A notaire in France is a public official with legal training but different from a lawyer, who prepares and registers official acts including wills and property ownership transfers. Notaires enjoy a very privileged and highly respected position in French society.
In the context of property sales, while the preliminary contract can be prepared by either a notaire or a real estate agent, French law requires that this deed of sale be overseen and signed by a notaire.
The notaire plays a vital role in the closing process:
- confirms that the property being sold matches the title deeds and registry documents
- confirms the identity of both parties (with the help of birth and marriage/divorce certificates)
- ensures that the seller is owner of the property to be sold, and that there are no hidden covenants or liens on the property
- searches the national land registry for any restrictions (easements, mortgages…) on the owner’s right to sell the property
- ensures that the purchase price is sufficient to cover the seller’s remaining mortgage obligations
- obtains a planning certificate from the local Town Hall and providing the buyer with the planning rules relevant to the property
- informs any person or entity with preemption rights of the impending sale, so that they may decide whether to purchase in the place of the buyer. In some areas of Paris, the city government has a right to preempt any property sale.

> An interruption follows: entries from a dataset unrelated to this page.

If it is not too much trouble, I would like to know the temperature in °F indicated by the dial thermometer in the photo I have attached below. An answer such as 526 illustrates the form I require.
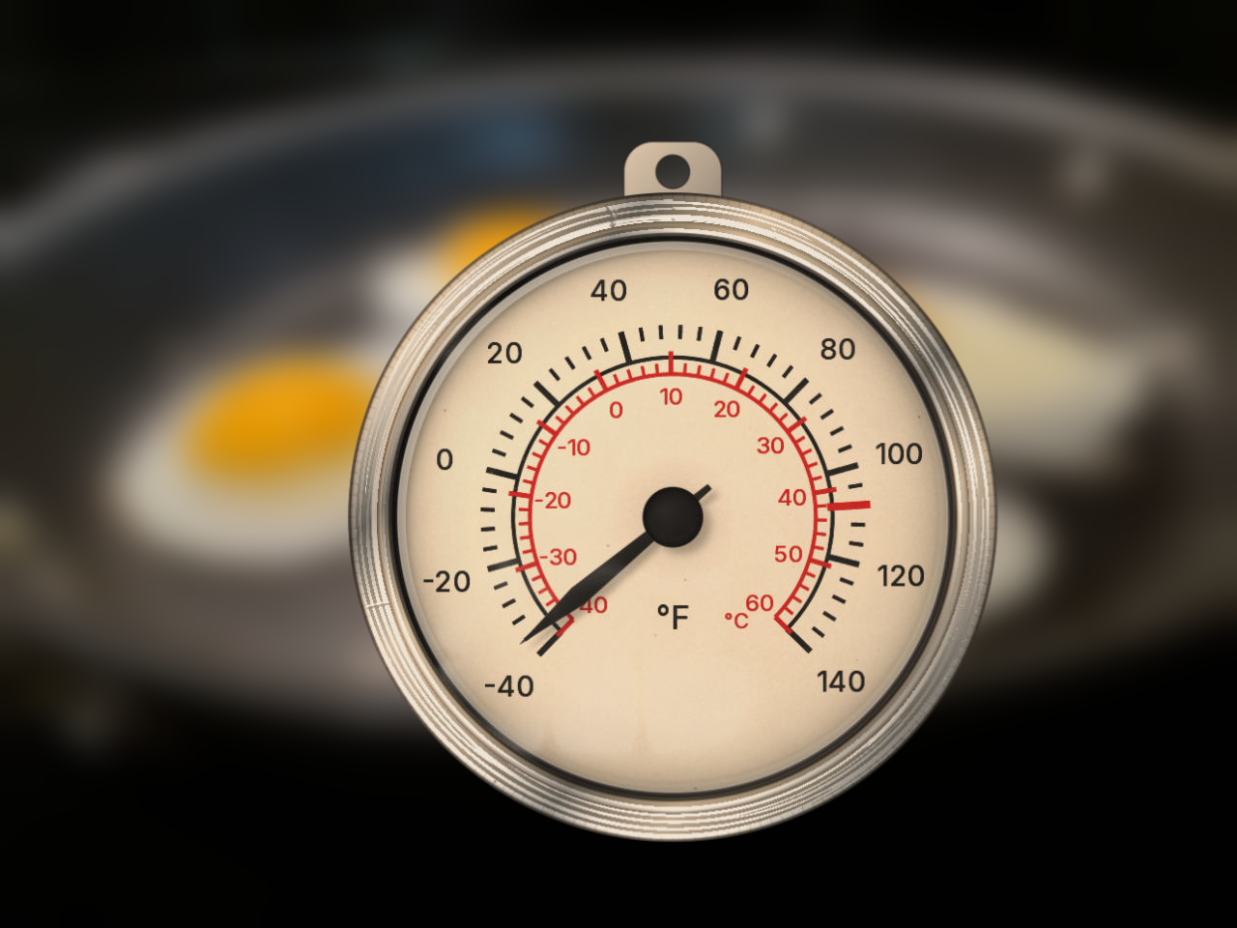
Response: -36
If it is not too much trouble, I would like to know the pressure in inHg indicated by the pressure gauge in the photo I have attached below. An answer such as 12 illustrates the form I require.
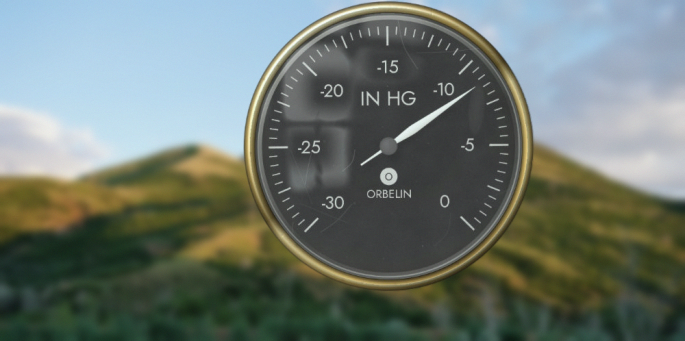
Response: -8.75
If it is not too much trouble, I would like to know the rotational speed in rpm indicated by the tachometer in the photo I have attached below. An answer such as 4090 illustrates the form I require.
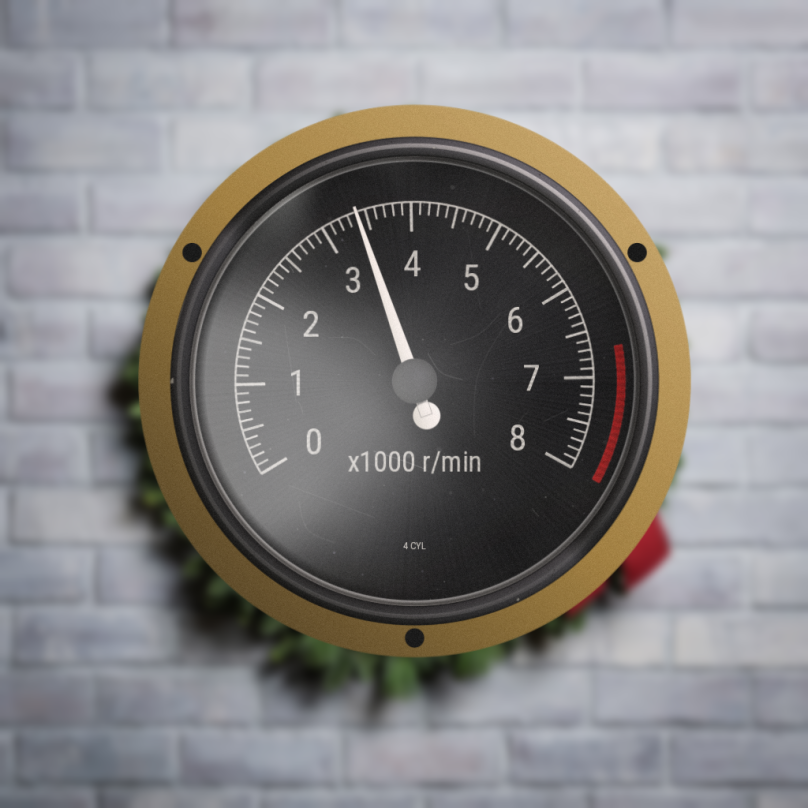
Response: 3400
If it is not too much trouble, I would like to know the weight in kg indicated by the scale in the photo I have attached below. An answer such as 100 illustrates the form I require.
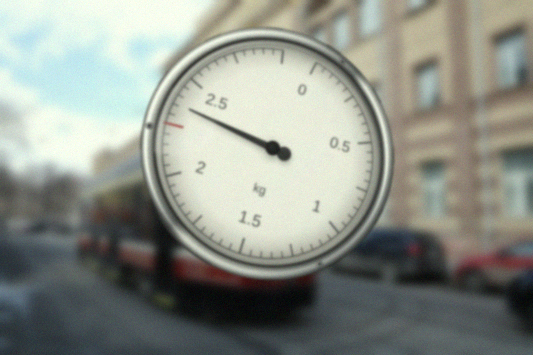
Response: 2.35
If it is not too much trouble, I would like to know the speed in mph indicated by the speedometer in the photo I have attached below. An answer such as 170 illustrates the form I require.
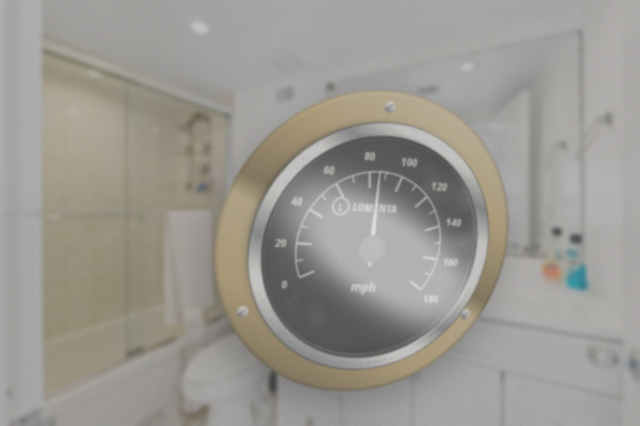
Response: 85
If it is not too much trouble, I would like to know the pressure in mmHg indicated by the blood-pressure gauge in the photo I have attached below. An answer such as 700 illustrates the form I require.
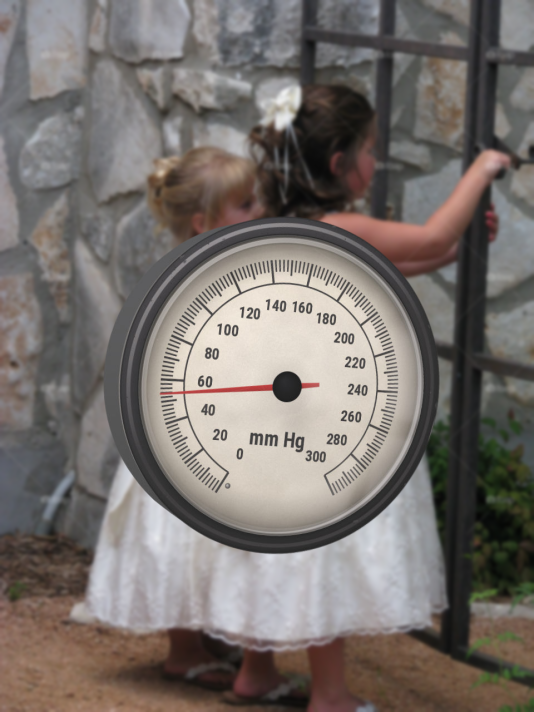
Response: 54
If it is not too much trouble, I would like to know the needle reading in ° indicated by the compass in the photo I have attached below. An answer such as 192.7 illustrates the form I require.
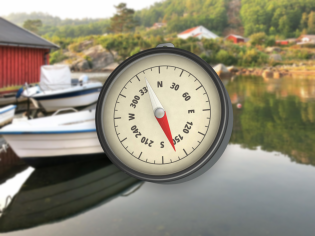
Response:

- calculates and collects the notaire fees on the sale (stamp duties and other fees, about 6.5-7.5% of the purchase price).
- calculates the additional costs, including payments to the real estate agents, the building management company, etc.
A notaire is different from a lawyer, since his primary role is to ensure that the transaction is legitimate and that the official requirements have been met. A good notaire, of course, is also an advocate for his client’s interests.
One notaire can represent both parties in the transaction, or each can have his own notaire. The notaire’s total fee on the transaction is set by law, and is simply divided between the notaires if they are represented separately.